Sasha Yelesin Student

54 34 0.6
The game is set in 1936 Shanghai and it's being made by the Team Bondi. It's supposed to be just like LA Noire, in which case I think the "Blood and Gore, Nudity, Sexual Themes, Strong Language, Use of Drugs, Violence" that gave it an Mature rating will be more offensive to more people than the recreation of the era in which it set. No one bashed Django Unchained because it featured black slaves in America. Slavery doesn't exist anymore, and it might be a dark part of history, but you can't sensor it because it's not the present day society of a country. Django might not be the best example, but I'm just using it to get my point across.

I for one am excited to see a side of history seldom talked about. Unlike Django, I wish it isn't distorted to fit the creator's style. I want it raw and real.

Posted:A year ago

#22

Greg Wilcox Creator, Destroy All Fanboys!

2,196 1,176 0.5
@Morville:

No-one flinches at a series of Hogarth engravings entitled "A Harlot's Progress"

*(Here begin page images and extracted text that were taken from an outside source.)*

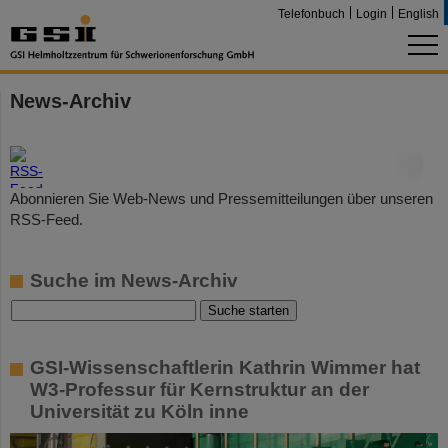
Telefonbuch
Login
English
News-Archiv
©
Abonnieren Sie Web-News und Pressemitteilungen über unseren
RSS-Feed.
Suche im News-Archiv
GSI-Wissenschaftlerin Kathrin Wimmer hat
W3-Professur für Kernstruktur an der
Universität zu Köln inne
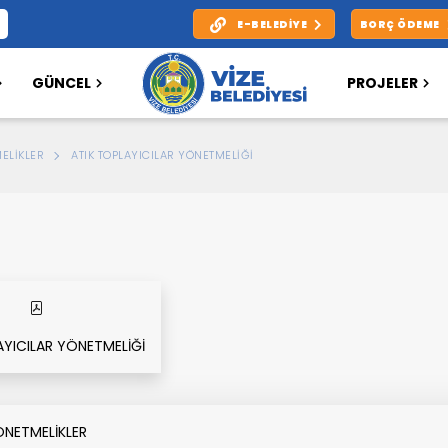
E-BELEDIYE
BORÇ ÖDEME
GÜNCEL
PROJELER
ELIKLER
ATIK TOPLAYICILAR YÖNETMELİĞİ
AYICILAR YÖNETMELİĞİ
ÖNETMELİKLER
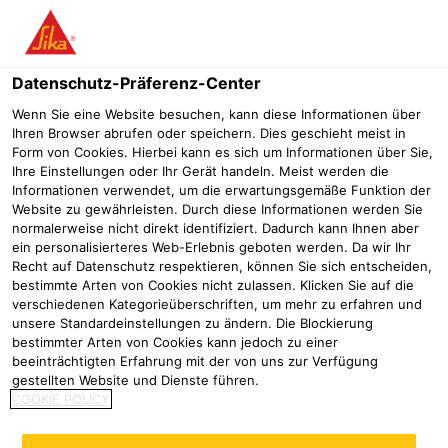
Menü
Datenschutz-Präferenz-Center
Wenn Sie eine Website besuchen, kann diese Informationen über
Ihren Browser abrufen oder speichern. Dies geschieht meist in
Form von Cookies. Hierbei kann es sich um Informationen über Sie,
Ihre Einstellungen oder Ihr Gerät handeln. Meist werden die
Informationen verwendet, um die erwartungsgemäße Funktion der
Website zu gewährleisten. Durch diese Informationen werden Sie
normalerweise nicht direkt identifiziert. Dadurch kann Ihnen aber
Ausbildung als Fachlagerist
ein personalisierteres Web-Erlebnis geboten werden. Da wir Ihr
Recht auf Datenschutz respektieren, können Sie sich entscheiden,
(m/w/d) / Fachkraft für
bestimmte Arten von Cookies nicht zulassen. Klicken Sie auf die
verschiedenen Kategorieüberschriften, um mehr zu erfahren und
Lagerlogistik (m/w/d)
unsere Standardeinstellungen zu ändern. Die Blockierung
bestimmter Arten von Cookies kann jedoch zu einer
Karriere
Ausbildung & Studium
Fachlagerist (m/w/d) / Fachkr
beeinträchtigten Erfahrung mit der von uns zur Verfügung
gestellten Website und Dienste führen.
Während Ihrer praxisorientierten Ausbildung
COOKIE POLICY
zum Fachlagerist (m/w/d) erwarten Sie
spannende und interessante Tätigkeiten in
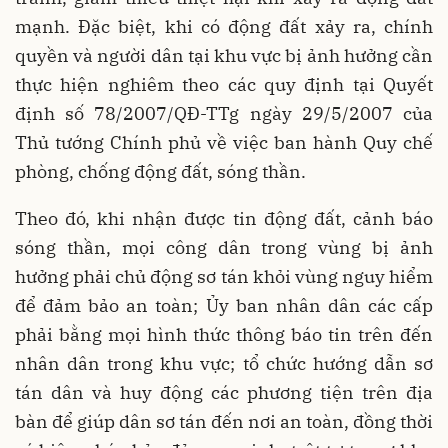
mạnh. Đặc biệt, khi có động đất xảy ra, chính
quyền và người dân tại khu vực bị ảnh hưởng cần
thực hiện nghiêm theo các quy định tại Quyết
định số 78/2007/QĐ-TTg ngày 29/5/2007 của
Thủ tướng Chính phủ về việc ban hành Quy chế
phòng, chống động đất, sóng thần.
Theo đó, khi nhận được tin động đất, cảnh báo
sóng thần, mọi công dân trong vùng bị ảnh
hưởng phải chủ động sơ tán khỏi vùng nguy hiểm
để đảm bảo an toàn; Ủy ban nhân dân các cấp
phải bằng mọi hình thức thông báo tin trên đến
nhân dân trong khu vực; tổ chức hướng dẫn sơ
tán dân và huy động các phương tiện trên địa
bàn để giúp dân sơ tán đến nơi an toàn, đồng thời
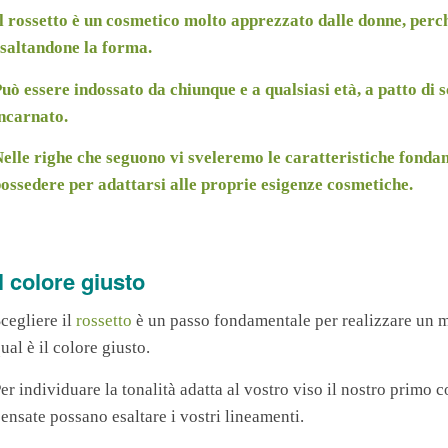
l rossetto è un cosmetico molto apprezzato dalle donne, perc
saltandone la forma.
uò essere indossato da chiunque e a qualsiasi età, a patto di s
ncarnato.
elle righe che seguono vi sveleremo le caratteristiche fond
ossedere per adattarsi alle proprie esigenze cosmetiche.
Il colore giusto
cegliere il
rossetto
è un passo fondamentale per realizzare un m
ual è il colore giusto.
er individuare la tonalità adatta al vostro viso il nostro primo c
ensate possano esaltare i vostri lineamenti.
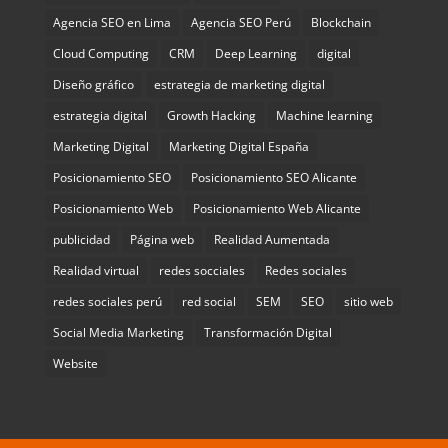
Agencia SEO en Lima
Agencia SEO Perú
Blockchain
Cloud Computing
CRM
Deep Learning
digital
Diseño gráfico
estrategia de marketing digital
estrategia digital
Growth Hacking
Machine learning
Marketing Digital
Marketing Digital España
Posicionamiento SEO
Posicionamiento SEO Alicante
Posicionamiento Web
Posicionamiento Web Alicante
publicidad
Página web
Realidad Aumentada
Realidad virtual
redes socciales
Redes sociales
redes sociales perú
red social
SEM
SEO
sitio web
Social Media Marketing
Transformación Digital
Website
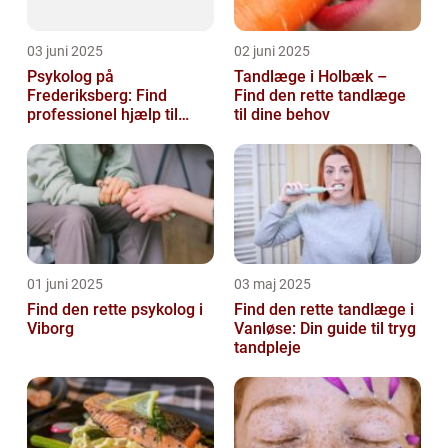
03 juni 2025
02 juni 2025
Psykolog på
Tandlæge i Holbæk –
Frederiksberg: Find
Find den rette tandlæge
professionel hjælp til
til dine behov
mental sundhed
01 juni 2025
03 maj 2025
Find den rette psykolog i
Find den rette tandlæge i
Viborg
Vanløse: Din guide til tryg
tandpleje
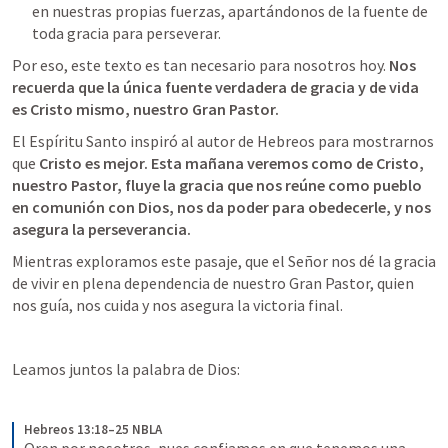
en nuestras propias fuerzas, apartándonos de la fuente de 
toda gracia para perseverar.
Por eso, este texto es tan necesario para nosotros hoy. 
Nos 
recuerda que la única fuente verdadera de gracia y de vida 
es Cristo mismo, nuestro Gran Pastor.
El Espíritu Santo inspiró al autor de Hebreos para mostrarnos 
que 
Cristo es mejor.
Esta mañana veremos como de Cristo, 
nuestro Pastor, fluye la gracia que nos reúne como pueblo 
en comunión con Dios, nos da poder para obedecerle, y nos 
asegura la perseverancia. 
Mientras exploramos este pasaje, que el Señor nos dé la gracia 
de vivir en plena dependencia de nuestro Gran Pastor, quien 
nos guía, nos cuida y nos asegura la victoria final.
Leamos juntos la palabra de Dios: 
Hebreos 13:18–25 NBLA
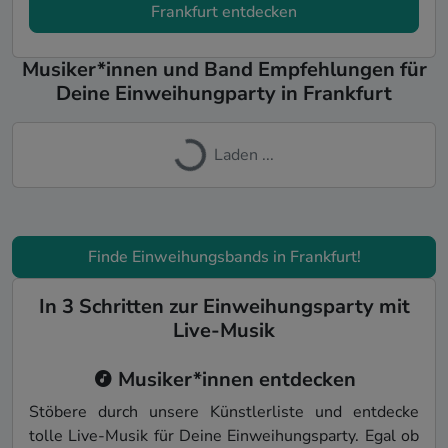
Frankfurt entdecken
Musiker*innen und Band Empfehlungen für
Deine Einweihungparty in Frankfurt
Laden ...
Finde Einweihungsbands in Frankfurt!
In 3 Schritten zur Einweihungsparty mit
Live-Musik
Musiker*innen entdecken
Stöbere durch unsere Künstler­liste und entdecke
tolle Live-Musik für Deine Einweih­ungs­party. Egal ob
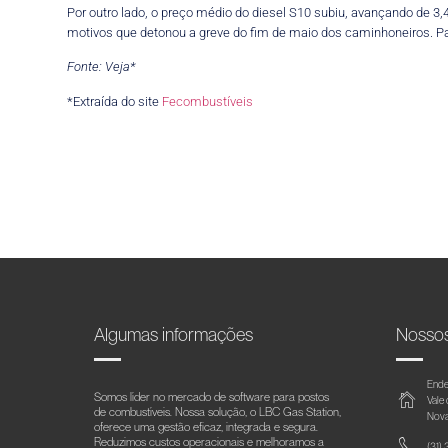
Por outro lado, o preço médio do diesel S10 subiu, avançando de 3,4
motivos que detonou a greve do fim de maio dos caminhoneiros. Par
Fonte: Veja*
*Extraída do site
Fecombustíveis
Algumas informações
Nosso
Ende
Somos líder no mercado de software para postos
Vale
de combustíveis. Nossa solução, o LBC Gas Station,
Nova
oferece uma gestão eficaz, integrada e segura.
Reduzimos custos operacionais e melhoramos a
(31)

That's probably because too many people these days are too dumb to know the meaning of the word harlot. That and hey! That title seems to indicate she's moving UP in the world... and we should all support working women, correct?

"Exit, stage left!"

Posted:A year ago

#23

Tim Ogul Illustrator

335 467 1.4
Nooooope. You don't just get to make up "n-words" Mr. Lo. If he's offended by the title, he doesn't have to buy it. That should be the extent of his reach on this matter.

Posted:A year ago

#24

Klaus Preisinger Freelance Writing

1,186 1,273 1.1
I'm offended by all you guys using the K-Word for that Christmas clown in a red suit. That's my K-Word. ;D

Posted:A year ago

#25

Gareth O'Neill Environment Artist (Contract), Ubisoft Reflections

30 23 0.8
http://www.liveleak.com/view?i=b48_1305790944

What I think of every time I see a topic about this kind of thing, no matter what demographic.

Posted:A year ago

#26

Adam Campbell Associate Producer, Miniclip Ltd

1,219 1,055 0.9
@Barry

I'm just going by the historical context and its use in this title. Not strictly individual grievances. I'm not so narrow minded as to believe that only my feelings about a word are valid.

Whilst we're at it, I think the famous "N" word is quite offensive used in everyday conversation and particularly as an insult and there are plenty of words different races, cultures and sexes also find offensive worldwide.

I'm not offended by the word being used in 'art' however, even in a TITLE. These terms can be used to great effect, especially with historical context in place, but I guess one of our continual problems is the inability for most people, even those working in the games industry to trust themselves, their games and their games colleagues to handle these subjects.

Gaming as an art form? Whilst I think it already is, preventing that unanimous status is members of the games industry, the press, the government (and the politically correct) working to hold it back.